RSH writeup #4 on VIC – The fourth writeup is actually profitable at the moment.
Promotional management / Inflated economics – ATPG, MILL
I made money on ATPG (ATP Oil & Gas) and have so far lost money on MILL (Miller Energy). I think that MILL will ultimately be crushed.
Many oil and gas companies overstate the economics of their reserves. However, their cash flow will sometimes suggest a very different story. I think that longs can sometimes be too naive and gullible.
Veris Gold (VG) / Yukon Nevada Gold (YNG)
I never shorted this because I used to be afraid of shorting junior miners. I believed in the commodities supercycle and didn’t think that it would be a good idea to short resource stocks yet. However, I did believe that this stock would decline as this was yet another promotional management / inflated economics stock. Of course, I did not put my money where my mouth is.
Veris Gold writeup on VIC – There are also 3 previous writeups on Yukon Nevada, the predecessor company.
Am I correct to go against the long ideas on VIC?
What is my edge?
Do I even have an edge?
I’ll start by looking at things that don’t work to my advantage. I don’t think that my edge is in working harder. In the case of Premier Exhibitions, I could have done more work to try to figure out why the auction failed. While Guernseys ignored my email, I could have called them and hounded some human being who works there. There are value investors out there who work much harder than I do. David Einhorn and his analysts seem to do some incredibly detailed work on companies, such as comparing changes in the auditor’s opinion. This is something that I will not do as I try to focus on the big picture.
Is it in-depth knowledge about a particular industry? Yes and no. In mining, I think that I have an edge over most investors. I’ve read university textbooks on mineral exploration and mine engineering. While book knowledge is no substitute for real world experience, some knowledge is better than none. I think that I am past the point where “a little knowledge is dangerous”. It took me a long time to realize that most technical reports are inflated, that juniors are destroyers of capital, and that senior miners frequently make awful business decisions. But after figuring these things out (and unfortunately no book will teach you these lessons), I think that I see who the fish at the poker table are. I realize now that it really pays off to do your own valuation work instead of relying on the work of supposedly “independent” professionals hired by the company. The reality is that very few finance professionals do their own due diligence and fall into the trap of believing management or “independent” geologists. I have no problem trading against VIC, Eric Sprott, Seth Klarman (or whoever his mining analyst is), the Salida Capitals of the world, etc. etc. But even in mining, most of my profits have been due to dumb luck. If I had known what I know now, I would have put most of my money into Altius Resources. This would have hurt my performance.

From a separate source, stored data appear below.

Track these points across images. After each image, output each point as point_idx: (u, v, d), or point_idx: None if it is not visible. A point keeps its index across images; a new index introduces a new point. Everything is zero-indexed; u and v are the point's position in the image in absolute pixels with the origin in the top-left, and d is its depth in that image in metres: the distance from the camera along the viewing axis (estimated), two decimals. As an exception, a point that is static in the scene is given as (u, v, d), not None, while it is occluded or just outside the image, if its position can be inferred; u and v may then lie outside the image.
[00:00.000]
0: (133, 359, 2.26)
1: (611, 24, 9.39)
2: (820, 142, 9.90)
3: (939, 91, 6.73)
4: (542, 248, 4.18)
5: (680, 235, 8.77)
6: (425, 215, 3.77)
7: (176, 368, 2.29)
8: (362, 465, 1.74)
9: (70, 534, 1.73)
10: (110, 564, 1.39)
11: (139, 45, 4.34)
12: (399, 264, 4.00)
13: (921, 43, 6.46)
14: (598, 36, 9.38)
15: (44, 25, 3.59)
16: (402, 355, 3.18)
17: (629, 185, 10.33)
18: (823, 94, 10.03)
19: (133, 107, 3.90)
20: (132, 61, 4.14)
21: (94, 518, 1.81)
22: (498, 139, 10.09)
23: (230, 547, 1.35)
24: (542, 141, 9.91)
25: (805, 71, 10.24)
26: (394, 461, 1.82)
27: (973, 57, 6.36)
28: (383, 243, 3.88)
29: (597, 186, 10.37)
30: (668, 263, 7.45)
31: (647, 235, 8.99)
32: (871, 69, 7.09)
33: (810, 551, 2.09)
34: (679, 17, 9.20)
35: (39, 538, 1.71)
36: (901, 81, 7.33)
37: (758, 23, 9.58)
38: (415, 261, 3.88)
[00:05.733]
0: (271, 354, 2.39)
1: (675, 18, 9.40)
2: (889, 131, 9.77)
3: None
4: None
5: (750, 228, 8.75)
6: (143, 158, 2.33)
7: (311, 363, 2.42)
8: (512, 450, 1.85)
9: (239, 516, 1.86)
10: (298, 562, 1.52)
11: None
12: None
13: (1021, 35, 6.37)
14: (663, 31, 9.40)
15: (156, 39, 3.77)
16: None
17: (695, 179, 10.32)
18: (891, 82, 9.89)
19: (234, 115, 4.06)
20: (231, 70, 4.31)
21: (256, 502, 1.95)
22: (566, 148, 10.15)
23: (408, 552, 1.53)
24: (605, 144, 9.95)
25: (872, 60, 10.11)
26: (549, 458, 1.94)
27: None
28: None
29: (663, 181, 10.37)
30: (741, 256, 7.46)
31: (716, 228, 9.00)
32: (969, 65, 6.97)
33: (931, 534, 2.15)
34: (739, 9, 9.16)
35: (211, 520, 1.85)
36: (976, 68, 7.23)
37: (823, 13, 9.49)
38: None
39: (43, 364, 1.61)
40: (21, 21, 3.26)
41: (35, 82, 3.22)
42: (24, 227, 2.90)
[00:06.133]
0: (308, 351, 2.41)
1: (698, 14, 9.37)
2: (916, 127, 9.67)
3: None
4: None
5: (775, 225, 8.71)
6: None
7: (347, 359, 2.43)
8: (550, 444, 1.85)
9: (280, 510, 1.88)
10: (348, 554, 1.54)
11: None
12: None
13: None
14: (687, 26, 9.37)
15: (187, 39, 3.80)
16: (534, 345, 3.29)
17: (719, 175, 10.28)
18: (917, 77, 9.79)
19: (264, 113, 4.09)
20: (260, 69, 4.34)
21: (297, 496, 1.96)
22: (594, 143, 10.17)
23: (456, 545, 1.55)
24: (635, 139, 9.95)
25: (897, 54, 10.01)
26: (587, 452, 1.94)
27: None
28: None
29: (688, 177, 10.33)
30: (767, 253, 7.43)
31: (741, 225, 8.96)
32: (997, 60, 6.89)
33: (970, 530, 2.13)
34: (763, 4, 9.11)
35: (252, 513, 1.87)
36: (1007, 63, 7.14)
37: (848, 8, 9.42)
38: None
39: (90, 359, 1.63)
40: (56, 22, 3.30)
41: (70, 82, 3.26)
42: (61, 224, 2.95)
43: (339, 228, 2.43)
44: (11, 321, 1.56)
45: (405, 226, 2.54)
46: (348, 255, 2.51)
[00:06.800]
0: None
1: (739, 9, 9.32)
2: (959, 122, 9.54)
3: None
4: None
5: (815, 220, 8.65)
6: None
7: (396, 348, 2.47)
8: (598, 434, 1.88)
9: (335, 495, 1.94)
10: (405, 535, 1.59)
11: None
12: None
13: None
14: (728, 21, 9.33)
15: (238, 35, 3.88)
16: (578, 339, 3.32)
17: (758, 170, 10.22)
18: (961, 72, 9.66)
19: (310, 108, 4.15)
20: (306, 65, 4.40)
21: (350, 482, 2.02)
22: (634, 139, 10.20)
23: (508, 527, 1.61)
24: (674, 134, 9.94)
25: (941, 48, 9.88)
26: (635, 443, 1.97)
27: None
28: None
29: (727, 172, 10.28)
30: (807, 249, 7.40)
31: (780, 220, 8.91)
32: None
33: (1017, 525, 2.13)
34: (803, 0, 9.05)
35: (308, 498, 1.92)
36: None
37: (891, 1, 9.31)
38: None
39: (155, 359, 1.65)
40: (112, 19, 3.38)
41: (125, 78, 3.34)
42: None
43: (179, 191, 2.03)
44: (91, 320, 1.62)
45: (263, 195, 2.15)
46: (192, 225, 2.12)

Overall, I’ve definitely made mistakes. My biggest investment mistake so far has definitely been QXM/XING as my analysis was horribly flawed. I recognized that management was stealing from shareholders via related party transactions. I even thought that most Chinese reverse mergers were frauds. Unfortunately, I invested anyways because the stock seemed so cheap. And then the CEO ran off with the cell phone business and the company’s cash! Having been burned, now I am obsessed with ethical management.
While I have been doing pretty well in shorting VIC longs, it may have been mostly due to luck. At the same time, I am probably overconfident in my abilities like most human beings. I think that there are spots where I have a huge edge on VIC. Rightly or wrongly, I will continue to follow my own judgement. Sometimes I will be trading alongside VIC. And sometimes I will be trading against VIC.